■ **Supplied text**
- - - - - - -

16.09 - Another Russian activist to be detained for 2 months pending piracy investigation.
15.55 - Assistant cook Gizhem Akhan from Turkey to be detained for 2 months pending piracy investigation.
15.30 - Capt Pete Willcox from US to be detained for 2 months pending piracy investigation.
15.10 - Greenpeace International spokesperson Dima Litvinov from Sweden to be held in custody for 3 days before new hearing.
15.00 - RECAP: 7 Greenpeace activists have been through preliminary hearing and are to be held in custody pending piracy investigation.
14.15 - Canadian crew member Poul Douglas Ruzycki to be held in custody for 2 months pending piracy investigation.
New Zealand crew member David John Haussmann to be held in custody for 2 months pending piracy investigation.
Polish activist Tomasz Dziemianczuk to be held in custody for 2 months pending piracy investigation.
Deckhand Francesco Pisanu from France to be detained for 2 months pending piracy investigation.
Boat mechanic Jonathon Beauchamp from New Zealand to be held in custody for 2 months pending piracy investigation.
13.55 - Greenpeace International responds to two Russian court decisions.
13.45 – Watch livestream here.
12:36 – Freelance photographer Denis Sinyakov to be held in custody for 2 months pending piracy investigation.
2nd court decision: Greenpeace spokesperson Roman Dolgov to be held in custody for 2 months pending piracy investigation.
08.55 - Russians, French, and Canadian crew members are first in preliminary court hearing. Many people trying to jam into the courtrooms.
08.30 - One and a half an hour late, the crew and activists are brought to the court room in Murmansk. They are in good spirit, looking resolute. A few even greet and thank the many representatives from media. They are cuffed on hands and feet.
07.00 - A preliminary court hearing starts in Murmansk to decide if the piracy investigation should continue, and if the activists should remain free during said investigation.
September 25, 2013
19.15 – Foreign Minister Frans Timmermans informs Dutch parliament that he is considering legal action against Russia if the demand of the Netherlands to release the Arctic Sunrise and its crew remains unanswered.

- - - - - - -

■ **Dataset records**
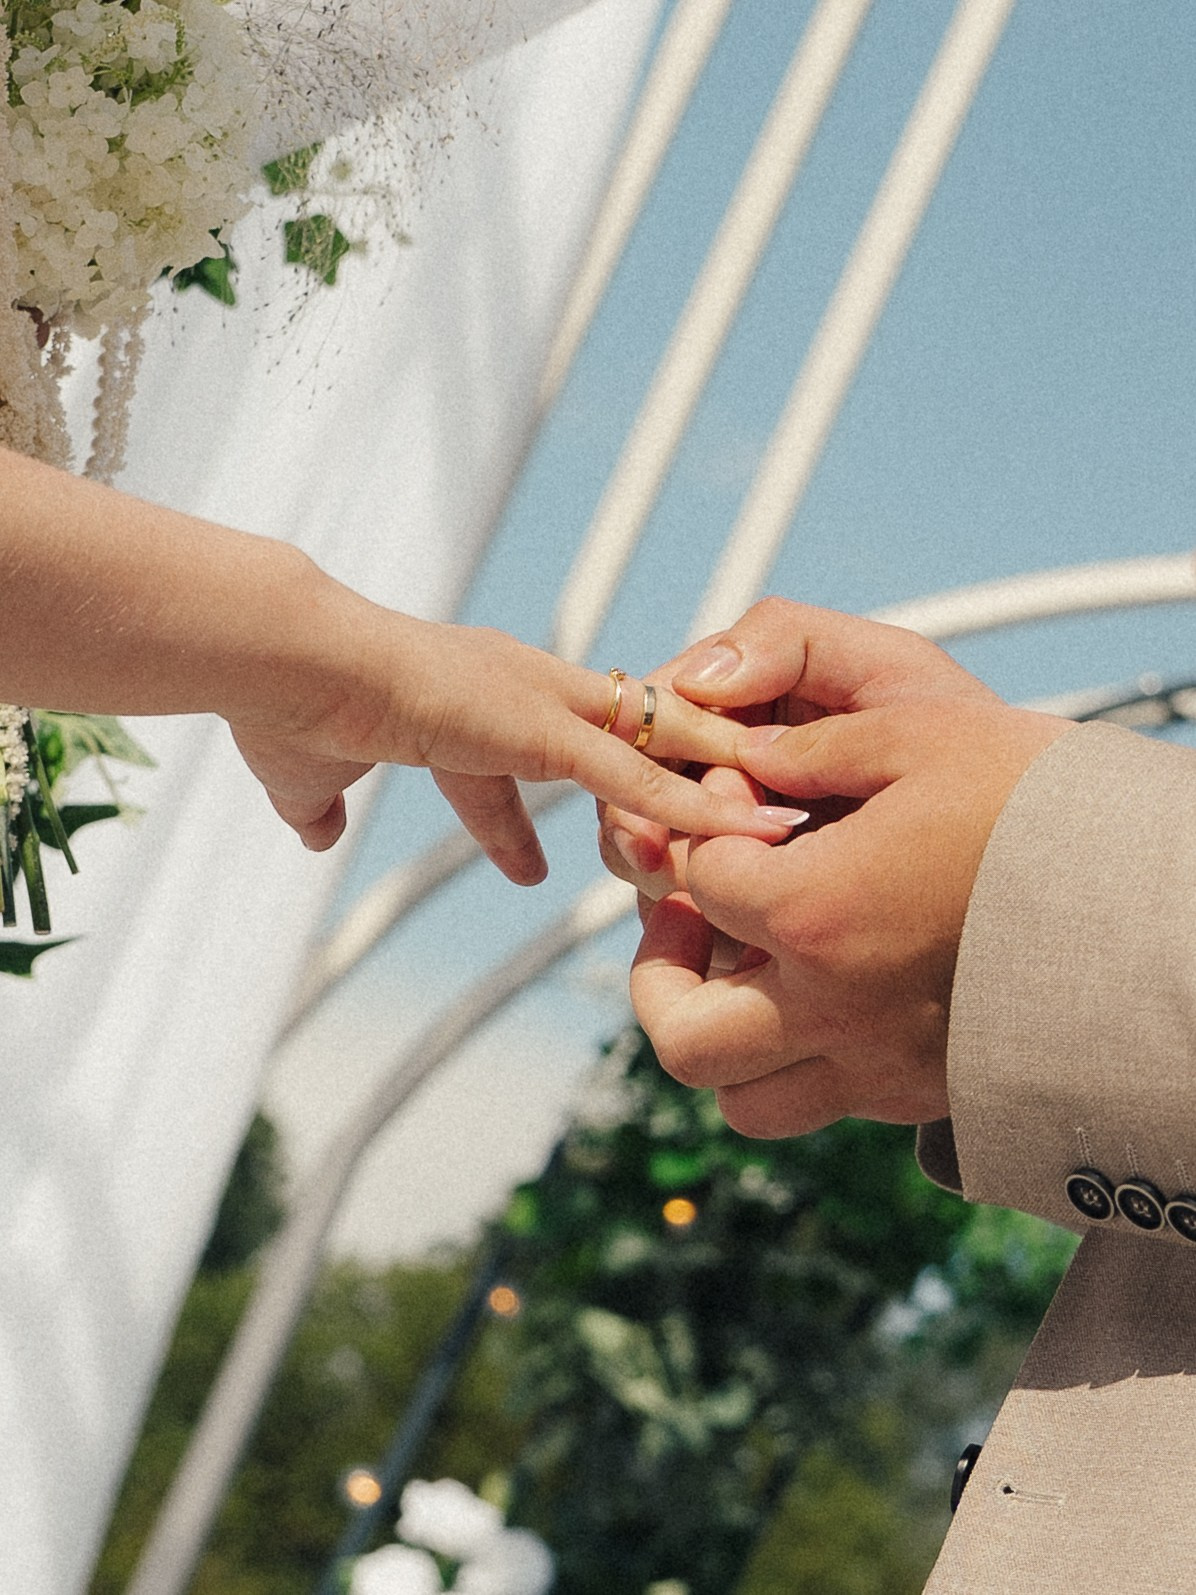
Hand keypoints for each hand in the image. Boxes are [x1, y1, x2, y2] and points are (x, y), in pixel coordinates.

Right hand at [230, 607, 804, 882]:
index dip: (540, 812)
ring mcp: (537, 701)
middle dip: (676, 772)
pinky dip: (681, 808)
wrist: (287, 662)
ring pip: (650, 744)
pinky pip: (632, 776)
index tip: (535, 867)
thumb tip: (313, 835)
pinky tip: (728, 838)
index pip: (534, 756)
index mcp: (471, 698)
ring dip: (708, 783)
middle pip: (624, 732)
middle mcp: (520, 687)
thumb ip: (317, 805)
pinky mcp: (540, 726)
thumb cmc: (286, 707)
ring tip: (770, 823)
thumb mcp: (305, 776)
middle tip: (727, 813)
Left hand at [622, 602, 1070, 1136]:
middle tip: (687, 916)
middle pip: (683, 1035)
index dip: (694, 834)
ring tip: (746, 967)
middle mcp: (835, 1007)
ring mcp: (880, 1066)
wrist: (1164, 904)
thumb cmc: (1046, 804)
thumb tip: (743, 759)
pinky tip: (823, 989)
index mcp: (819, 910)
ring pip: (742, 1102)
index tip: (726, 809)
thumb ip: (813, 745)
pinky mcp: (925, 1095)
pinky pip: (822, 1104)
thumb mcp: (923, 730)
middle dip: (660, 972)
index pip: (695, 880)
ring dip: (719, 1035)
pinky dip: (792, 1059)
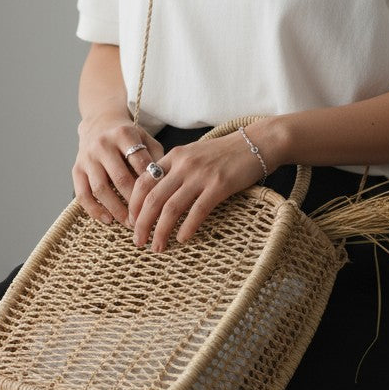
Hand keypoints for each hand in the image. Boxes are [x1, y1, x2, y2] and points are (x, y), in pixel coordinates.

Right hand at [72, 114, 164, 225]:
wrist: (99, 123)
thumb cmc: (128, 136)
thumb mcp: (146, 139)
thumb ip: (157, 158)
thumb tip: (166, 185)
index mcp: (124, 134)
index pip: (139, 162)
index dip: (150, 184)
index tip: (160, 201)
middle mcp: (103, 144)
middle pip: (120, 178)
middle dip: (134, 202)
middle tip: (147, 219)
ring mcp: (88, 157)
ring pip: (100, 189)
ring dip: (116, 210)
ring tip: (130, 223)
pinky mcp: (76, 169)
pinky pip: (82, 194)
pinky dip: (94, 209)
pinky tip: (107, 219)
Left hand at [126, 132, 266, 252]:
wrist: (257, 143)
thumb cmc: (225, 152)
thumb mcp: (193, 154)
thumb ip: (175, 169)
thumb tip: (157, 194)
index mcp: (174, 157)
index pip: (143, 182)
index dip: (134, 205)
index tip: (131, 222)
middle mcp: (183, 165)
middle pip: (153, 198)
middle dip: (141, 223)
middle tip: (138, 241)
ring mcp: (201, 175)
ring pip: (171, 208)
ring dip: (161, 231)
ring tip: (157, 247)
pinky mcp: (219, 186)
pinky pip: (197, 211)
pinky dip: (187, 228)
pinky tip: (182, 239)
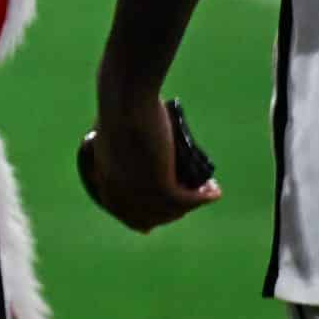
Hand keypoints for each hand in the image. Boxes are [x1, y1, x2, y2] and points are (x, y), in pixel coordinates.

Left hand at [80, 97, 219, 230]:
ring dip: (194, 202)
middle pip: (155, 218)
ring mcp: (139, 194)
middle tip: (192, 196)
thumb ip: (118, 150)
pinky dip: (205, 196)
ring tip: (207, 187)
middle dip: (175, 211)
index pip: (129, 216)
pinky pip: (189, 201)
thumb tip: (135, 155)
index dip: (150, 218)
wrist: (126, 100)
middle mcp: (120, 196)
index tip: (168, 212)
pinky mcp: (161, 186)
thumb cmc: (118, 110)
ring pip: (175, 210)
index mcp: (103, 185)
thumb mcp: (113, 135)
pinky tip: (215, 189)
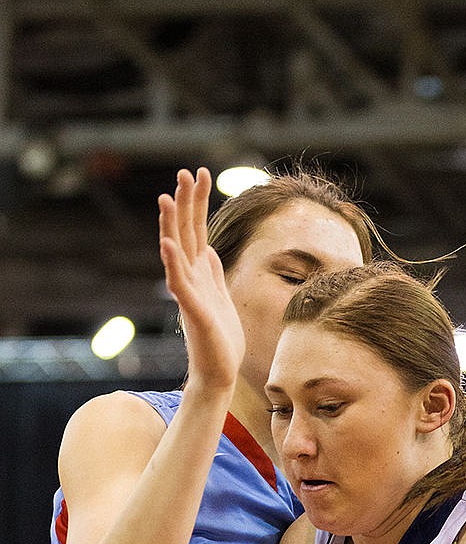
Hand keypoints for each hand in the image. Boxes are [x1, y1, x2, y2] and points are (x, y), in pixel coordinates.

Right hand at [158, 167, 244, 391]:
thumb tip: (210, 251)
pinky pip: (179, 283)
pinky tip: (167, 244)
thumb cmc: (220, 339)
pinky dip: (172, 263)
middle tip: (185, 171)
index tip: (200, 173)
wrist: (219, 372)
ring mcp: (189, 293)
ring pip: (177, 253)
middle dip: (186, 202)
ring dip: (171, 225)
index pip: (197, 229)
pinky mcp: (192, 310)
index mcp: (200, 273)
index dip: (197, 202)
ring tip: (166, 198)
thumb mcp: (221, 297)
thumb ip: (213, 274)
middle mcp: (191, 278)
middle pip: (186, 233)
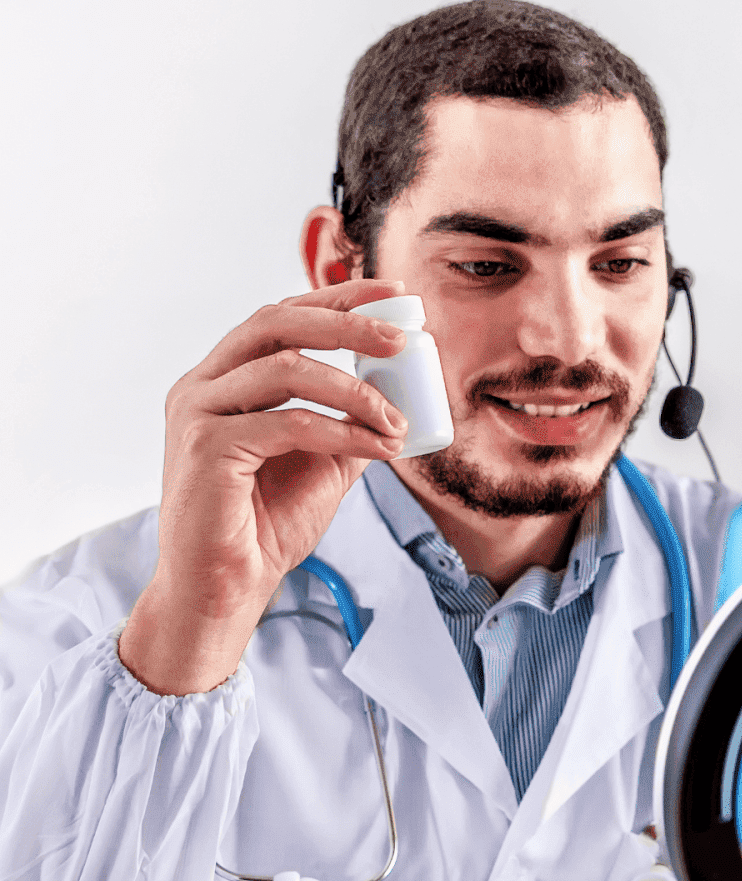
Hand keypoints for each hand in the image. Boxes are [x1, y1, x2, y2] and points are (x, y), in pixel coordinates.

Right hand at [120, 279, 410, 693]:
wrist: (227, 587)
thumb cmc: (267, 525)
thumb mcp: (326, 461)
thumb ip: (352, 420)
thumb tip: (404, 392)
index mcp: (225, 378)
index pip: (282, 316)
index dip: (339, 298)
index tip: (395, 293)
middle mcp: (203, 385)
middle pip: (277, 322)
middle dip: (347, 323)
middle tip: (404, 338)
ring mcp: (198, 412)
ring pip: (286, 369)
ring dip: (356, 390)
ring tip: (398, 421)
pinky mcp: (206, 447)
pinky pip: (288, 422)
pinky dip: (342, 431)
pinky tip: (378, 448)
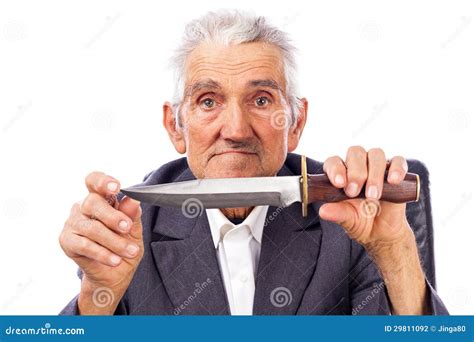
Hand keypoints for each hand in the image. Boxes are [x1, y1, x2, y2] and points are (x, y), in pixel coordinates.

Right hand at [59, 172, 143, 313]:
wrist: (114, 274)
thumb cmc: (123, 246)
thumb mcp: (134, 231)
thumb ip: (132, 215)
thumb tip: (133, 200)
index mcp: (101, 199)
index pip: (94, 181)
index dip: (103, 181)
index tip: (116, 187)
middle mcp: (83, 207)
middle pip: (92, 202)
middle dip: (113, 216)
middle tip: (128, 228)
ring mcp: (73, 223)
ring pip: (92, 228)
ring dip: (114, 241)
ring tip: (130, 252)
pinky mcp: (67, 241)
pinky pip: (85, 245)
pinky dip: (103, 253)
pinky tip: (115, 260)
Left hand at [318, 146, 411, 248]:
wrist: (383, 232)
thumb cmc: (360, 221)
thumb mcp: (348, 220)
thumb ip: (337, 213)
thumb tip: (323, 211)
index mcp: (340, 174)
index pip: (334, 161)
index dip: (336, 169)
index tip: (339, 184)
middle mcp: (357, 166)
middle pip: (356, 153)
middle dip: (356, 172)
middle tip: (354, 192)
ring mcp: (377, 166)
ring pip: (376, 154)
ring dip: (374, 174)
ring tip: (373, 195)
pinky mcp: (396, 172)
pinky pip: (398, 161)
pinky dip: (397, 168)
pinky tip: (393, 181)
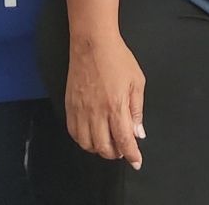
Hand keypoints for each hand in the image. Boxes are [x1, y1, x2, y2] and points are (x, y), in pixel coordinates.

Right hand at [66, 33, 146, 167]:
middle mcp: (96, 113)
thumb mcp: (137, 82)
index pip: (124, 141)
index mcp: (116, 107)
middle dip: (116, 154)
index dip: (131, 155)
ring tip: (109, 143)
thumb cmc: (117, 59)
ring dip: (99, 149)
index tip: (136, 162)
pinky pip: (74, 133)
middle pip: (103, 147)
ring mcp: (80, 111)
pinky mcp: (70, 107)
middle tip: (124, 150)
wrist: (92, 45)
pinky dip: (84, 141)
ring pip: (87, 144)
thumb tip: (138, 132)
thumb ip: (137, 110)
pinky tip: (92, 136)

- - - - - - -

■ **Work instructions**
According to the live updates on the Greenpeace court hearings, how long is Greenpeace International spokesperson Dima Litvinov to be held in custody?

■ **Exercise output**
For 3 days, before a new hearing.